H-28, Arv Park, Sector 63, NOIDA – 201301,
Uttar Pradesh, India

If to the Licensee:
At the address or email provided by the Licensee at the time of order placement or invoicing.

(d) Severability
If any provision of this Agreement is found to be invalid, illegal, or unenforceable, such provision shall be modified to the minimum extent necessary to make it enforceable or, if not possible, shall be severed from this Agreement. The remainder of the Agreement shall continue in full force and effect, and such invalidity shall not affect the enforceability of any other provision.

(e) Acknowledgement
By purchasing, downloading, or using the Software, the Licensee confirms that it has read, understood, and agreed to the terms and conditions of this Agreement and commits to complying with them fully.

(f) Copyright
The Licensor retains exclusive ownership of the Software and all related intellectual property rights. The Software, whether in part or whole, is protected under applicable copyright and intellectual property laws. Unauthorized copying, distribution, modification, or resale constitutes infringement and may result in civil and/or criminal liability. The Licensor reserves the right to suspend or terminate the license of any unlicensed or non-compliant user without prior notice.

(g) Domain Usage
The License granted herein is valid for use on a single domain only, solely for the Licensee’s internal business or personal purposes, unless otherwise expressly stated at the time of purchase. A separate license must be obtained for each additional installation or domain. Any unauthorized duplication, deployment, or distribution—whether commercial or non-commercial—shall constitute a material breach, triggering immediate termination and legal consequences.

(h) Public Disclosure
The Licensor may, at its discretion, include the Licensee’s name or logo in its list of customers for marketing or informational purposes. Furthermore, the Licensor may disclose Licensee-related information to judicial, quasi-judicial, regulatory, or governmental authorities to comply with applicable laws or official directions, without requiring further consent.

(i) Post-Termination Use
In the event of termination, the Licensee shall cease all use of the Software immediately. Continued use after termination shall entitle the Licensor to seek injunctive relief and full recovery of damages, including reasonable attorney’s fees, court costs, and enforcement expenses.


12. ARBITRATION
All disputes shall be settled by a sole arbitrator appointed in accordance with the Arbitration & Conciliation Act, 1996 (as amended).                                             
Place of arbitration: New Delhi, India                                                 
Language: English 


13. DATA PROTECTION & CONFIDENTIALITY
    • Both parties agree to protect and not misuse each other's confidential information or data.
    • The Licensee shall ensure that no personal or sensitive data processed through the Software is shared in breach of applicable data protection laws (e.g., the IT Act, 2000 or GDPR, where applicable).
    • The Licensor shall take reasonable steps to secure any customer or Licensee data it receives in accordance with its privacy policy.


14. AUDIT RIGHTS
The Licensor reserves the right to audit the Licensee’s use of the Software to verify compliance. Audits shall be conducted during normal business hours with reasonable notice.
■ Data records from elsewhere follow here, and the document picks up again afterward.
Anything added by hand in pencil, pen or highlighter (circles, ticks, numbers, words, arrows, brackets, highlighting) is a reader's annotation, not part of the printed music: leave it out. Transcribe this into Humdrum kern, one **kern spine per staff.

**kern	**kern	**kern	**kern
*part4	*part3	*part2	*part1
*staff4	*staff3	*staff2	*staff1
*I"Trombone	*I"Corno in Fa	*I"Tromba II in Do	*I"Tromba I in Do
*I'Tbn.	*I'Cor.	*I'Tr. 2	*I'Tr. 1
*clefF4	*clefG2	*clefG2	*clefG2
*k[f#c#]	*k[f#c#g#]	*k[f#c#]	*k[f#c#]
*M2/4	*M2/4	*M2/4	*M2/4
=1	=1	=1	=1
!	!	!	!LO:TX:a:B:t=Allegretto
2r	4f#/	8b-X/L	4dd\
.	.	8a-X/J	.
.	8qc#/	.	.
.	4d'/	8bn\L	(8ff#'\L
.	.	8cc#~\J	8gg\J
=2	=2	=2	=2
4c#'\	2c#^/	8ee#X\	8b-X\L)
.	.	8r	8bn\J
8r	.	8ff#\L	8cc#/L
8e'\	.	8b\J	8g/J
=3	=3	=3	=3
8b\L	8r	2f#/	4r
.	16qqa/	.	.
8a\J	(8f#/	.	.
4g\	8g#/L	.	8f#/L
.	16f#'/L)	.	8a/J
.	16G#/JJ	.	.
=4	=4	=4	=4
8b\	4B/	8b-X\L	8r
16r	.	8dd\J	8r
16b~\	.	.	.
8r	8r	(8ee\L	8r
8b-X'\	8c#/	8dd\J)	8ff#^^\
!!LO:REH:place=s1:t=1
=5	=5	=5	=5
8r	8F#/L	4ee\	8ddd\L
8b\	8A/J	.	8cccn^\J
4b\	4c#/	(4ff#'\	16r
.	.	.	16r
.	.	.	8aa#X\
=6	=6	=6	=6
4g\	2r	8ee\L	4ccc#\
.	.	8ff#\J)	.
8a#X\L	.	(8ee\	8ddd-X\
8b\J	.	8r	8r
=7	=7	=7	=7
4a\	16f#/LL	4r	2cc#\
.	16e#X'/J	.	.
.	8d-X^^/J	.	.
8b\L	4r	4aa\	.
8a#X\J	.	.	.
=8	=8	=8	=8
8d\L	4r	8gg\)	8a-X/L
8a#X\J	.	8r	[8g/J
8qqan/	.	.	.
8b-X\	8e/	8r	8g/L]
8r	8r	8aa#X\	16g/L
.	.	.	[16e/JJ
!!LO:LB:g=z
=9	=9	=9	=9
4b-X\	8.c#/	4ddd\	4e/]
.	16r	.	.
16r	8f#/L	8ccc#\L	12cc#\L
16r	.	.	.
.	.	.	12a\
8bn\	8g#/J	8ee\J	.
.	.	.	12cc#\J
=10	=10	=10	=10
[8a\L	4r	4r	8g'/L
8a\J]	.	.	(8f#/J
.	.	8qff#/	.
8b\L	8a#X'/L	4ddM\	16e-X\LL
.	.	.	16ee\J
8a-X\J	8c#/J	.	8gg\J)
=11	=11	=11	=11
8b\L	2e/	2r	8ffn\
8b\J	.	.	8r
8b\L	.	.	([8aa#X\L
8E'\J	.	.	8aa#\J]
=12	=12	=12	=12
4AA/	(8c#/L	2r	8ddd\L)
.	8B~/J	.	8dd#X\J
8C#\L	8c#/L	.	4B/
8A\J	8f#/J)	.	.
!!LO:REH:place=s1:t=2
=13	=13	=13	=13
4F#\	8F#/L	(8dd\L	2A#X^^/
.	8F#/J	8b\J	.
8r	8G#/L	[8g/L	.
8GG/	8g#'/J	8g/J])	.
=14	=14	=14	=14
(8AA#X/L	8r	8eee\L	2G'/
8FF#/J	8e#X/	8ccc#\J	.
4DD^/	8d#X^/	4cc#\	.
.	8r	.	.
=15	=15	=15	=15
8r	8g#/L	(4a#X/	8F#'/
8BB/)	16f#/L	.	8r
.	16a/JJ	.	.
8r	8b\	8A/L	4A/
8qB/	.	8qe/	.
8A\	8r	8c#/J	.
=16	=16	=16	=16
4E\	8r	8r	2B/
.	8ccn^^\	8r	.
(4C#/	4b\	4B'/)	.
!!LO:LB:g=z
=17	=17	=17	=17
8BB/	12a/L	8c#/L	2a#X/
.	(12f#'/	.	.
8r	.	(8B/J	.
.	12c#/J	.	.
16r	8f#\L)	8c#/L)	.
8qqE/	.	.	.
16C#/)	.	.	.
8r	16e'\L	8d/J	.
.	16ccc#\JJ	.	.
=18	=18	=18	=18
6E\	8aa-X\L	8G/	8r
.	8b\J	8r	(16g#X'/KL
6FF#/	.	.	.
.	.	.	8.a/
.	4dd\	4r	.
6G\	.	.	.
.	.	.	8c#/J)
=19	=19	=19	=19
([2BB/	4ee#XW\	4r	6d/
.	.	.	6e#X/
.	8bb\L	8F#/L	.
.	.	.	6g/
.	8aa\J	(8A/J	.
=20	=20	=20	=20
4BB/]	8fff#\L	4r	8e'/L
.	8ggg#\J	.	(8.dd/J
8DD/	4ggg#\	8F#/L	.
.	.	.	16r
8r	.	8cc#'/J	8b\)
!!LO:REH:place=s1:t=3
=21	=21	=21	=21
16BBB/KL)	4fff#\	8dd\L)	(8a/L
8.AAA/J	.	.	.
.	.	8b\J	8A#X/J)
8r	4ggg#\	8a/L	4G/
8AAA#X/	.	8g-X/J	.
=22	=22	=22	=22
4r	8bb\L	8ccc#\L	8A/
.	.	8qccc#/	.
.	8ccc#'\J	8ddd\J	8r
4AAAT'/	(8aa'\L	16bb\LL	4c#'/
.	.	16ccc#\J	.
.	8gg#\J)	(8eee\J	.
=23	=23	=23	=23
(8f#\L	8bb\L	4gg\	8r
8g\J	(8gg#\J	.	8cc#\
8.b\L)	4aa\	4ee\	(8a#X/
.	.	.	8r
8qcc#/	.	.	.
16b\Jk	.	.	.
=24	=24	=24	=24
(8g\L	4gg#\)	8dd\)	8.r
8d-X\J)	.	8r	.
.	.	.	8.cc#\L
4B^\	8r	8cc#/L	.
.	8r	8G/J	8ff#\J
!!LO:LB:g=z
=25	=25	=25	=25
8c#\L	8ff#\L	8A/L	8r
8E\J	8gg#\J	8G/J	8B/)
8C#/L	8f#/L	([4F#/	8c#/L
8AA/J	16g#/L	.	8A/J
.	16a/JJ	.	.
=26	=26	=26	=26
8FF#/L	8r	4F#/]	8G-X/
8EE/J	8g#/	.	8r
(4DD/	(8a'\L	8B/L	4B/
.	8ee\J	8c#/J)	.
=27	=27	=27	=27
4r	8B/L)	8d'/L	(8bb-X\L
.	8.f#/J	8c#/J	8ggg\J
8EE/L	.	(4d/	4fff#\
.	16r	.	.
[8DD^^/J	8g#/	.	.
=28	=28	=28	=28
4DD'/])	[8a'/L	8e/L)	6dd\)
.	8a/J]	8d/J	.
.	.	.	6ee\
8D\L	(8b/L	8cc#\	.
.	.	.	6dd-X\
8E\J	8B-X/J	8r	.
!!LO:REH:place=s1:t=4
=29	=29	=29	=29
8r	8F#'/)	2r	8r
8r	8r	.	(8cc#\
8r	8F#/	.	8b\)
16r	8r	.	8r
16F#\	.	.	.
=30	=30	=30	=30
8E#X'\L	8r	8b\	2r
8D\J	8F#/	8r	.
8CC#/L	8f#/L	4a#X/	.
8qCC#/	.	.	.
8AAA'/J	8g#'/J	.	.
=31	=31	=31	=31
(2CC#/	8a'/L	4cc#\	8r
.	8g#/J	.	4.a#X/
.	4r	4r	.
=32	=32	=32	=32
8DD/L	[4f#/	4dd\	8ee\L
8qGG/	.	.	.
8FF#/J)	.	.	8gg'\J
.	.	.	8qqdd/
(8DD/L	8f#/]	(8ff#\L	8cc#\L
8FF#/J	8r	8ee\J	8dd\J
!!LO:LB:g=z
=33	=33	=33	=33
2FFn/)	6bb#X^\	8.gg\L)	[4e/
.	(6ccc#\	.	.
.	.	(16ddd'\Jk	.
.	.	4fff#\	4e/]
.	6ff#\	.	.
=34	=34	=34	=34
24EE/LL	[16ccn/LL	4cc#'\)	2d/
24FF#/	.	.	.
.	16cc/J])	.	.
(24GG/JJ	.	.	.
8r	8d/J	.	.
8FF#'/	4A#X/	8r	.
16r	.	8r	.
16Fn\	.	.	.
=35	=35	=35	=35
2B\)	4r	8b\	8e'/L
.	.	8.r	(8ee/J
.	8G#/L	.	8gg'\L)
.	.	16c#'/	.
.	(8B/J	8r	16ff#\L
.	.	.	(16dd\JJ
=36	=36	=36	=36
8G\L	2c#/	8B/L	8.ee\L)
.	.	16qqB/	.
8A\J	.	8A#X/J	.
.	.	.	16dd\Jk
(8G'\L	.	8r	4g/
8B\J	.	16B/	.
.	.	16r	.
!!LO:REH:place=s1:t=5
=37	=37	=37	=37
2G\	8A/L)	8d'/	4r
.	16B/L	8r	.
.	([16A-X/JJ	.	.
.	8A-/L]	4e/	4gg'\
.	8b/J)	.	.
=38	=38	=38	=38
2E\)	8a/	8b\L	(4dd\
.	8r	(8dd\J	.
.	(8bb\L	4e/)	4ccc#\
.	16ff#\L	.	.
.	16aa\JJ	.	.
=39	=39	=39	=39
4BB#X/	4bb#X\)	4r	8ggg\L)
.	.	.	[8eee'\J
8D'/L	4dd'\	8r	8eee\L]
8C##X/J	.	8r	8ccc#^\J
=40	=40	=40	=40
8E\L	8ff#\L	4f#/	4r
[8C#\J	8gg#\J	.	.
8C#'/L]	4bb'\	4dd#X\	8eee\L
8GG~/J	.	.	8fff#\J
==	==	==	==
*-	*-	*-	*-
15. MAINTENANCE AND SUPPORT
Unless explicitly included at the time of purchase or otherwise agreed in writing, the license does not entitle the Licensee to support, upgrades, or maintenance services. These may be purchased separately or provided at Licensor’s discretion.


16. EXPORT CONTROL
The Licensee agrees not to export or transfer the Software in violation of Indian export control laws or applicable international sanctions.